Over cocktails and conversation (Kelly, Kahlua on the rocks, me, bourbon neat), I saw why the doctor Kelly worked for had asked her to get on his bus. She had a mind like a sponge, and I could tell the doctor had gotten his money’s worth when he sent her and her clinical tech colleague to SECO for training.
I suspect the doctor Kelly works for hired her because she has emotional intelligence (EQ). And you just can’t teach EQ as easily as you can teach specific back office skills like coding and billing or even some of the clinical skills that techs need.
Successful practice managers tell me they make similar hiring decisions when looking for office staff or techs, especially in areas where good entry-level staff are hard to find. They look primarily for smarts, high EQ, and a general commitment to excellence and patient care and then train up their hires on particular skills. To help with this training, practice managers often take advantage of excellent educational opportunities like SECO or other association events.
“Be Rigorous, Not Ruthless, In People Decisions.”

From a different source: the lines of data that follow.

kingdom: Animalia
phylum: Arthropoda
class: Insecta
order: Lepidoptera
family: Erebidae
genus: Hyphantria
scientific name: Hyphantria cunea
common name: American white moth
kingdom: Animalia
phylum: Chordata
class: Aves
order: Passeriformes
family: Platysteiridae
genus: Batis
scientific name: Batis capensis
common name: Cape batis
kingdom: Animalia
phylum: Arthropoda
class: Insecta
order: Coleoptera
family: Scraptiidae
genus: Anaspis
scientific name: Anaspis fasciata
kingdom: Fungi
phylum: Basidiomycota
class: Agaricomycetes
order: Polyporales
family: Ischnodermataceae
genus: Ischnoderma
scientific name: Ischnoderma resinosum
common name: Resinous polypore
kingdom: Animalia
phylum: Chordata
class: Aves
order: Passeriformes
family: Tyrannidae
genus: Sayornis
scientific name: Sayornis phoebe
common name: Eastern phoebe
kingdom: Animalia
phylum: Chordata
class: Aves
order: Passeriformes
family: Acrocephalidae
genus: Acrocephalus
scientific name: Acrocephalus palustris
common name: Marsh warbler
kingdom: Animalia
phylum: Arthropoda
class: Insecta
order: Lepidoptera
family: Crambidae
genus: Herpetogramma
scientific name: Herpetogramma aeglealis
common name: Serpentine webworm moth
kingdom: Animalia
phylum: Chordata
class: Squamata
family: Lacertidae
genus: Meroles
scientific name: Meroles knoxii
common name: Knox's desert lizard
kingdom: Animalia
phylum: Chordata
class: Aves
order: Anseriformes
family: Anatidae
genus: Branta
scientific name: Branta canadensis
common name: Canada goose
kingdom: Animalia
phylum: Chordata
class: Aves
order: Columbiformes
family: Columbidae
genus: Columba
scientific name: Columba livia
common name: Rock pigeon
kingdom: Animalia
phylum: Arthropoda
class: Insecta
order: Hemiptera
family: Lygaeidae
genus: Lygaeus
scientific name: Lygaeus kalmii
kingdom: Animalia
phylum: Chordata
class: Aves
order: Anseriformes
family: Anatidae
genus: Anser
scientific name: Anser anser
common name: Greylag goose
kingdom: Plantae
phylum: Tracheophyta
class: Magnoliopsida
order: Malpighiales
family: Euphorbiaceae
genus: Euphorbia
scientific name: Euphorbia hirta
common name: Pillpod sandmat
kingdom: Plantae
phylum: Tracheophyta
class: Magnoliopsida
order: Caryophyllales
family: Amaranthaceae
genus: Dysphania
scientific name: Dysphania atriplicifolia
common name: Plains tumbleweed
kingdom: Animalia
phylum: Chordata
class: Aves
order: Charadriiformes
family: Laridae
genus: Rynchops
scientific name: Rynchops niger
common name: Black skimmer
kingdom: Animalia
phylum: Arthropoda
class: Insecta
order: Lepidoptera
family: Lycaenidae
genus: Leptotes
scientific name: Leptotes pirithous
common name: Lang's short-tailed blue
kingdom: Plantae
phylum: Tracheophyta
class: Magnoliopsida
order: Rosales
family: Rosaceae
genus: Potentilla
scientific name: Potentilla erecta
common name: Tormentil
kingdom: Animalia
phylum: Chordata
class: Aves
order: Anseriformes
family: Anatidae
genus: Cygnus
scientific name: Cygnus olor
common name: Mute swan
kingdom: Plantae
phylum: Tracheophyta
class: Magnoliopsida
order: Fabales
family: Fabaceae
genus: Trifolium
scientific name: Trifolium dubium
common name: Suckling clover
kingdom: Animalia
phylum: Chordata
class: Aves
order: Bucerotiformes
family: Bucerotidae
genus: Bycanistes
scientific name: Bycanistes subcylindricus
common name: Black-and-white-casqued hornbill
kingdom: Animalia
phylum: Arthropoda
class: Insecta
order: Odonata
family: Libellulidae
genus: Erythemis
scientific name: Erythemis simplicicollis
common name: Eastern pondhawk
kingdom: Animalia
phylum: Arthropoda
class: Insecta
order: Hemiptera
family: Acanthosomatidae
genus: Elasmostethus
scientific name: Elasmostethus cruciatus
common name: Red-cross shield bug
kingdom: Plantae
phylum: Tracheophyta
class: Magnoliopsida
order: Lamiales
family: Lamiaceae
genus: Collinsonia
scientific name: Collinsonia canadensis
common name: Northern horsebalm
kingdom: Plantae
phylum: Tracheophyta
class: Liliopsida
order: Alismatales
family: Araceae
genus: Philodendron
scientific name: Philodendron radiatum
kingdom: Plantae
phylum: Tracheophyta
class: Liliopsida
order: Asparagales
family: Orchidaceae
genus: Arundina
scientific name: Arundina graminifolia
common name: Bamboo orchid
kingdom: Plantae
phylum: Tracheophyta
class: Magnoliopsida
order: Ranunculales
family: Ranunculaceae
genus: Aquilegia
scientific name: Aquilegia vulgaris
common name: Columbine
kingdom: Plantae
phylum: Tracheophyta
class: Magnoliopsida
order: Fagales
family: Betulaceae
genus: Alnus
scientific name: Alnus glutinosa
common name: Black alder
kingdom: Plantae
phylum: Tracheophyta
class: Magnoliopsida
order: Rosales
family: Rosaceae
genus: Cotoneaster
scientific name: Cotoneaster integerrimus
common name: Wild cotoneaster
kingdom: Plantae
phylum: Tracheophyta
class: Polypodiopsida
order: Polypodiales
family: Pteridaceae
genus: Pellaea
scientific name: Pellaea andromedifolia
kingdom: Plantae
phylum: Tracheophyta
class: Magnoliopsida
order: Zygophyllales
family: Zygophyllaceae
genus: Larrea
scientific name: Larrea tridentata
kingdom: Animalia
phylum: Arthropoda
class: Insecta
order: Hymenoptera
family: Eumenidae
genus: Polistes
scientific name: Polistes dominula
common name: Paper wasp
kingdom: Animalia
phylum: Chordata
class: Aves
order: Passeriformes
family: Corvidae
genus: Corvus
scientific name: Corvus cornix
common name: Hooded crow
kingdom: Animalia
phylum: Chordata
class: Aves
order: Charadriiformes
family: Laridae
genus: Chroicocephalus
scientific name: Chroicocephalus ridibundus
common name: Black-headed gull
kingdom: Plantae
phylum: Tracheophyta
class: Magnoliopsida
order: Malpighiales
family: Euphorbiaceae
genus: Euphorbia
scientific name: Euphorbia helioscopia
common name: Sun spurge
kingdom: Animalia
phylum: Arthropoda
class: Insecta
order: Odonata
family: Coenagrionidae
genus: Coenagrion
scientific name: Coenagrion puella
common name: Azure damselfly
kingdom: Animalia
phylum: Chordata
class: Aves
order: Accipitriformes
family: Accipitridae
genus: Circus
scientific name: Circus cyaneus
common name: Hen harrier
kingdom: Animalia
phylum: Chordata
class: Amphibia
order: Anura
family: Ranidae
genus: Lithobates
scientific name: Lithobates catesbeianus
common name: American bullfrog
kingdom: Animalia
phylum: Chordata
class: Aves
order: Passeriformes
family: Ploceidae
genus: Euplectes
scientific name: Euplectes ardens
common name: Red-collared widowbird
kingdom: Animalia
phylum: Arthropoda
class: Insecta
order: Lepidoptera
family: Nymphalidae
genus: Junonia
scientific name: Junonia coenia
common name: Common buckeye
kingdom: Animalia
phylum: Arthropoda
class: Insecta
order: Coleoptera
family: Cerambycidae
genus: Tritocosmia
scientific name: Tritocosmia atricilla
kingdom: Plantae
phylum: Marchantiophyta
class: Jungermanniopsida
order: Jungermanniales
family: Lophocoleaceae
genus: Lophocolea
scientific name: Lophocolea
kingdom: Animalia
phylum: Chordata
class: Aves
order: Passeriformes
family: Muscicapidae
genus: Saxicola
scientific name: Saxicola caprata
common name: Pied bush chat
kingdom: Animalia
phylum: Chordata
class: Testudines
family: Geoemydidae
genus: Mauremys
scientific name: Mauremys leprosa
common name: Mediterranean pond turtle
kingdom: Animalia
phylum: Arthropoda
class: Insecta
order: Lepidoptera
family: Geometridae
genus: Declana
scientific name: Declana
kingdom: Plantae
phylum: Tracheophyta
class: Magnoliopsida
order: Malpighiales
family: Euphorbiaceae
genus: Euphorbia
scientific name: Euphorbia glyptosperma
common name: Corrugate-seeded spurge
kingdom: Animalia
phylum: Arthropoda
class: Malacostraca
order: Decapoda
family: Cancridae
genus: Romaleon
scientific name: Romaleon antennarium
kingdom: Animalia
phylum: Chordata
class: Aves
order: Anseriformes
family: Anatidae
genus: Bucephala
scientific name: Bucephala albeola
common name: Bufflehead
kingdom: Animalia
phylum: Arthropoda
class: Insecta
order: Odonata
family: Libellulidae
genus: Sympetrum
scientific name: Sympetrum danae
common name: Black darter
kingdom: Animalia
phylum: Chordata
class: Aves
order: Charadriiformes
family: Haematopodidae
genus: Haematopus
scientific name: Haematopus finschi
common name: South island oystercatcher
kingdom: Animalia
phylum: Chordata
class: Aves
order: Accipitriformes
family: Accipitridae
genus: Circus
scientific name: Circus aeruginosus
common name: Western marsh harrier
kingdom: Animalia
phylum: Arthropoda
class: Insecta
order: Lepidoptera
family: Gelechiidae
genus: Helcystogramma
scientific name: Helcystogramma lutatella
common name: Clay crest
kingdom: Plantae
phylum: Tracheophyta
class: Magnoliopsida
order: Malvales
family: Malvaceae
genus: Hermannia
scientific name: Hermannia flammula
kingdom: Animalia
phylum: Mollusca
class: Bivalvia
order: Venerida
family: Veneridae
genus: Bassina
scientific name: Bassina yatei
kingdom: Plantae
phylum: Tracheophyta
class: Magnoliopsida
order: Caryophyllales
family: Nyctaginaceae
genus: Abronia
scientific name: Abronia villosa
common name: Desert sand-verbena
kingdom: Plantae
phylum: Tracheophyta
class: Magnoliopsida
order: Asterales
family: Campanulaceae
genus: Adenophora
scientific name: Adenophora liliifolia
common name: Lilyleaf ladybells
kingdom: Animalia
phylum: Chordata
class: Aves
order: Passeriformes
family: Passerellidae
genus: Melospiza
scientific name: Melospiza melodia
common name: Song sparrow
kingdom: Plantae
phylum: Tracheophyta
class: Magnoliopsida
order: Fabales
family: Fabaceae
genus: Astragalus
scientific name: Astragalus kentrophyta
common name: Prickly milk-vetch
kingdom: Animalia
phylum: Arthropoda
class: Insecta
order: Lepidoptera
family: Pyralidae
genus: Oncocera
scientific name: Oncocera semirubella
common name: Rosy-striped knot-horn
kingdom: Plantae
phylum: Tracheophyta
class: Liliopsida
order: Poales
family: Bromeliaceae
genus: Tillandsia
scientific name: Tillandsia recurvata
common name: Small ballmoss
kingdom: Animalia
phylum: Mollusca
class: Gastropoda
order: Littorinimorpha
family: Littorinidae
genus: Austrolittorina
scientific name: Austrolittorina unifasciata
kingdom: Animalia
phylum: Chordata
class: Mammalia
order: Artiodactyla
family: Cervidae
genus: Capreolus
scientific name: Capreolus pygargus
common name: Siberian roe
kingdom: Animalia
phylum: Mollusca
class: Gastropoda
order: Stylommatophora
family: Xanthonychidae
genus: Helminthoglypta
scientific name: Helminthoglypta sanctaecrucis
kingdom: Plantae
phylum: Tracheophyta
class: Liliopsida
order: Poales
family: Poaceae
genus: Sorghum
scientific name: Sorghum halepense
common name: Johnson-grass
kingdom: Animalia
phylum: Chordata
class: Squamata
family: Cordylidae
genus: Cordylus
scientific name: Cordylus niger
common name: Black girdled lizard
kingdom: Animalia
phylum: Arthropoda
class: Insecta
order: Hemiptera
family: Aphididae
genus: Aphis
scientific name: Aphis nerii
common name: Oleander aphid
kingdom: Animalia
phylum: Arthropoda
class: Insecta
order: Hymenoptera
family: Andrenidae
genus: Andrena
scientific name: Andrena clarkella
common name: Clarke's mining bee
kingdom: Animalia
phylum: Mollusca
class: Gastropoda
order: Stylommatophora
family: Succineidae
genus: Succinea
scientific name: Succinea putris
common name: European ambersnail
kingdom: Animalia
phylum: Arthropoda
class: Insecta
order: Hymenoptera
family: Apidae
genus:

In Good to Great, Collins lays out two rules for making sure the people on your practice’s “bus” are the right people who can take your practice where you want it to go.
1. “When in doubt, don’t hire—keep looking.”
2. “When you know you need to make a people change, act.” This doesn’t always mean firing the person. Sometimes, you have a good person in the wrong bus seat, Collins explains, and as a leader, you need to work to match your people’s skills to your practice’s needs and opportunities.